Das Ausfliegen von Deutschen aus dem Sudan wird fortgesetzt. Die Sicherheitslage ist weiterhin sehr schwierig, Zivilisten fliehen in Nachbarländer. Laut US-Außenminister Blinken gibt es jedoch eine weitere Feuerpause.

Von Mike Szymanski, Berlin

Die militärische Evakuierungsoperation aus dem Sudan dauert an. Seit Sonntagnachmittag hat die Bundeswehr etwa 500 deutsche Staatsbürger und Schutzbedürftige anderer Länder aus der Hauptstadt Khartum ausgeflogen. Am Dienstagmorgen hob die nunmehr fünfte Militärmaschine aus dem Sudan ab und landete in Jordanien. Einige der 500 geretteten Menschen wurden teils schon nach Berlin gebracht. "Die Bundeswehr hat in beispielhafter Art und Weise gezeigt, wie kaltstartfähig sie ist, wie schnell sie sich auf eine solche Situation einstellen kann. Ohne jede Panne, ohne jedes Problem", sagte Bundesverteidigungsminister Boris Pistorius.

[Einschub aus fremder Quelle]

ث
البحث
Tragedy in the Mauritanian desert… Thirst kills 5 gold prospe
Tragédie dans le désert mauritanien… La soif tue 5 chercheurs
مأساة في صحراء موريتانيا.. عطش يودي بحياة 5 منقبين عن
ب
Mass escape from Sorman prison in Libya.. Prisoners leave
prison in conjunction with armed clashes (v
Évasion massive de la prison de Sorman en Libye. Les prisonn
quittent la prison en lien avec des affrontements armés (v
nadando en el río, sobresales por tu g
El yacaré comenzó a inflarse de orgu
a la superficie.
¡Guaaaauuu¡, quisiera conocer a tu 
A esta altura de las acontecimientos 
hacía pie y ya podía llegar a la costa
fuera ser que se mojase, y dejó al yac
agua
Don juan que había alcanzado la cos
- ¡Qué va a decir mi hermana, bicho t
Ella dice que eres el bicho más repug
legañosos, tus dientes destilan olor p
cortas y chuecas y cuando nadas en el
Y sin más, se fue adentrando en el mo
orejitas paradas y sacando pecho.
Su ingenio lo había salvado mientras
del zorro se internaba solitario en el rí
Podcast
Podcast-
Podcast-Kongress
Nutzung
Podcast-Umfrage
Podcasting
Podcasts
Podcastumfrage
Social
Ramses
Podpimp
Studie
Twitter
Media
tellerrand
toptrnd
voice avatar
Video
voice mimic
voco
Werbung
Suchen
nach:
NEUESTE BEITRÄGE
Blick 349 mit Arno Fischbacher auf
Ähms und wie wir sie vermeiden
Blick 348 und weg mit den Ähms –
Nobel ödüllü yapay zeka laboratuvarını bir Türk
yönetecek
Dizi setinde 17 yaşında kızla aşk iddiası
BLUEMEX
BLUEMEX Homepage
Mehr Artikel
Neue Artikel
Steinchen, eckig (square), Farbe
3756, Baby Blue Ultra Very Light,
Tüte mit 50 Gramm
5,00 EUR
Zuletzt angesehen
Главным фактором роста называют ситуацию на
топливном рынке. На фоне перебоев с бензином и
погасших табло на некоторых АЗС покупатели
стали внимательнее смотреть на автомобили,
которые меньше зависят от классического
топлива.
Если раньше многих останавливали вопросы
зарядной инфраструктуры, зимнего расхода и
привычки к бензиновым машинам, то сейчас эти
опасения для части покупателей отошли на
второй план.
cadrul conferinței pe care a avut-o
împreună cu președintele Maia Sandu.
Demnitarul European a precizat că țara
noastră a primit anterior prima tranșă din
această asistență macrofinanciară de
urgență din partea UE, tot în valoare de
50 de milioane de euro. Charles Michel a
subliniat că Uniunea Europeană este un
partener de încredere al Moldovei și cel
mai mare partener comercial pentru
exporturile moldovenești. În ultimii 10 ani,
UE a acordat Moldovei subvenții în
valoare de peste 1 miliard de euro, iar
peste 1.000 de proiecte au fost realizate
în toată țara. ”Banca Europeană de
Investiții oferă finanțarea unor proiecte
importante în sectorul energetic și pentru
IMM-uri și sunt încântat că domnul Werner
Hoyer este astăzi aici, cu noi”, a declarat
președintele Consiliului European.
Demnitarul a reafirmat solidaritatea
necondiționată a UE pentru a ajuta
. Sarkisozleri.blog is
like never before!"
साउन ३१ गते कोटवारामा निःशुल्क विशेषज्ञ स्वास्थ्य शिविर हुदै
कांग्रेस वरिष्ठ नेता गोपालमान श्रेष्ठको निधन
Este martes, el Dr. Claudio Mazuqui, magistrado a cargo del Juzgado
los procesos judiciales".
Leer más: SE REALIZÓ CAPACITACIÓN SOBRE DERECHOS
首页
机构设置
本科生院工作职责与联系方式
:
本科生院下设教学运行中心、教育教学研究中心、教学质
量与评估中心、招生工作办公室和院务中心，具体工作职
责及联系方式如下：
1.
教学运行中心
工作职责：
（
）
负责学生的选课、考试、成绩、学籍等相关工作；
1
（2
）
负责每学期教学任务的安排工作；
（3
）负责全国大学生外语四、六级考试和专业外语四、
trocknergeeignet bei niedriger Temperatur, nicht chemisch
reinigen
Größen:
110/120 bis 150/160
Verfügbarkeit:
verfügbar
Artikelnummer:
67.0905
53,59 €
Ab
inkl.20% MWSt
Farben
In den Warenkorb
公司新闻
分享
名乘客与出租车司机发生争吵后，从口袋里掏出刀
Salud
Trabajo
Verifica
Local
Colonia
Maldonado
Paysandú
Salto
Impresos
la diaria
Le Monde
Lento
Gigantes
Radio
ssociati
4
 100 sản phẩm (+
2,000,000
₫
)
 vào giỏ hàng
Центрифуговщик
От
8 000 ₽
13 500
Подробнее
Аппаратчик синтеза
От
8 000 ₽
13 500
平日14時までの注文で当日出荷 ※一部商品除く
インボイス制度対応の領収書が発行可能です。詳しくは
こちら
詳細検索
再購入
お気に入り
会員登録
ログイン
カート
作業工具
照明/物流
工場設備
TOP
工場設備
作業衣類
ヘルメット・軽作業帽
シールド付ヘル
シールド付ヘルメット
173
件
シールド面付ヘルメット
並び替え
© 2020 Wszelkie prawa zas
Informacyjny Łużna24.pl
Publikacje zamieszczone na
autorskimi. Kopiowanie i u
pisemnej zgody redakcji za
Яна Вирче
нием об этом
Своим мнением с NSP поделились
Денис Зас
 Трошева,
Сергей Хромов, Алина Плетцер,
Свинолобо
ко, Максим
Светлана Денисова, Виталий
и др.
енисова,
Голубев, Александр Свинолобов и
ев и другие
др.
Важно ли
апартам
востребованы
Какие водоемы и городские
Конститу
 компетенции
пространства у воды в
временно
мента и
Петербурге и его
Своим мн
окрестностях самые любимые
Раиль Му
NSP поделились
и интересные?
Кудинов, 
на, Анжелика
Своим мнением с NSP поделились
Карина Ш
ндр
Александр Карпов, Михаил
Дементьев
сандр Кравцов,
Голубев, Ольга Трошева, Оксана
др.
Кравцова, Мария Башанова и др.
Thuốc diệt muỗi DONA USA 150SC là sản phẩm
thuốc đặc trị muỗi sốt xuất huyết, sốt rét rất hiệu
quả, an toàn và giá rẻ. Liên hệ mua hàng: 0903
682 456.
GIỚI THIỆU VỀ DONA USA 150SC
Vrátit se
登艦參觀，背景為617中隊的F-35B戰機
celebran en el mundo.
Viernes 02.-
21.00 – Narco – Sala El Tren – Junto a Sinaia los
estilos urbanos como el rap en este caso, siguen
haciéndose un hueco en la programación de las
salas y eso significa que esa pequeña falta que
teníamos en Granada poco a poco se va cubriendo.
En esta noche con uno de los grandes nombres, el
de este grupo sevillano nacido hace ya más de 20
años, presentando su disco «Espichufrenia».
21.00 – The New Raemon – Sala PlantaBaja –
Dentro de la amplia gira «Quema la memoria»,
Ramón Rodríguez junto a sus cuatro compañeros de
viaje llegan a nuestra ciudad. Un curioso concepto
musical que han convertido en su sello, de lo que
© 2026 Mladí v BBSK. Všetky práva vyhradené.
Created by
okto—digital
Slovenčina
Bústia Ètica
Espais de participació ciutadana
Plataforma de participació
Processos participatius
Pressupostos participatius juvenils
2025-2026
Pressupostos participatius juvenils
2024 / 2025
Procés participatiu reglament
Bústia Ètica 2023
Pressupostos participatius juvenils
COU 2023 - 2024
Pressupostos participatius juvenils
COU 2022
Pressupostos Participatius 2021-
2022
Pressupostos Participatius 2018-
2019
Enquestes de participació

Der Schutz deutscher Staatsbürger im Sudan stehe im Vordergrund, sagte Pistorius. Demnach werde die Operation auch noch fortgesetzt, bis auf Weiteres in enger Abstimmung mit dem Sudan und einigen Partnern. Das Außenministerium ist bemüht, einen Überblick darüber zu bekommen, wie viele Deutsche sich in dem Land befinden. Ursprünglich war die Rede von mehr als 300. Einige von ihnen hätten mit Evakuierungsflügen der Franzosen das Land verlassen können, andere versuchten, sich über den Landweg in Sicherheit zu bringen. Beispielsweise sei ein Konvoi der Vereinten Nationen zur Hafenstadt Port Sudan unterwegs, darunter befinde sich eine zweistellige Zahl deutscher Staatsbürger, hieß es.

"Wir gehen davon aus, dass weitere deutsche Staatsbürger vor Ort sind", erklärte ein Außenamtssprecher und beschrieb die Sicherheitslage als weiterhin sehr schwierig. Seitens der Bundeswehr hieß es, es werde jede Option genutzt, Schutzbedürftige rauszuholen. Ein Sprecher des Einsatzführungskommandos der Bundeswehr teilte in der Nacht zum Dienstag außerdem mit, Deutschland habe nun von Frankreich die Abstimmung von Evakuierungsflügen übernommen. Dabei geht es darum, Flugzeiten und den praktischen Betrieb auf dem Militärflugplatz bei Khartum zu regeln.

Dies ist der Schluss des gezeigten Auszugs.